> **DOCUMENT SEGMENT**:
__________________________________________________
Curiously, what’s missing from the candidates’ ads would be . . . the candidate herself. Why would Davis, under attack from one web site for being too attractive, decide not show her telegenic self? Perhaps, because she’s a polarizing figure. An April survey by Public Policy Polling found the state senator with a 32% favorability rating among women and 33% among men; Abbott led 49-41% among women and 53%-32% among men.

Not every election is a fait accompli – certainly when Texas early voting doesn’t begin until Oct. 20 and the two gubernatorial contenders will debate in McAllen three Fridays from now (a second debate, in Dallas at the month’s end, hangs in limbo as the two sides have clashed over format).

In the meantime, Davis has to figure a way around these hindrances: a polling deficit perhaps as high as 12.8% (that’s the Real Clear Politics average); a 3-1 money disadvantage (Abbott is so well-financed that he’s running ads in movie theaters); local news that overshadows the governors race (current Texas Gov. Rick Perry’s indictment; the ongoing refugee crisis along the Mexican border).
__________________________________________________
> **LISTED ENTRIES**:

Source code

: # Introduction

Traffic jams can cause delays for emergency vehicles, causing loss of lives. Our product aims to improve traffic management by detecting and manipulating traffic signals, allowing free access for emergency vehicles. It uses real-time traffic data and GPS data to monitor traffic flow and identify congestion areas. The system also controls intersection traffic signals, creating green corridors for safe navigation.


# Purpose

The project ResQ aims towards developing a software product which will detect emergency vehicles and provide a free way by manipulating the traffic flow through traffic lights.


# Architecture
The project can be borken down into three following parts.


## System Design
__________________________________________________
> **WORK REQUEST**:
Retype the passage about the Texas governor's race, starting at "Curiously, what’s missing" and ending at "53%-32% among men.".

> **RESPONSE BELOW**:
Curiously, what’s missing from the candidates’ ads would be . . . the candidate herself. Why would Davis, under attack from one web site for being too attractive, decide not show her telegenic self? Perhaps, because she’s a polarizing figure. An April survey by Public Policy Polling found the state senator with a 32% favorability rating among women and 33% among men; Abbott led 49-41% among women and 53%-32% among men.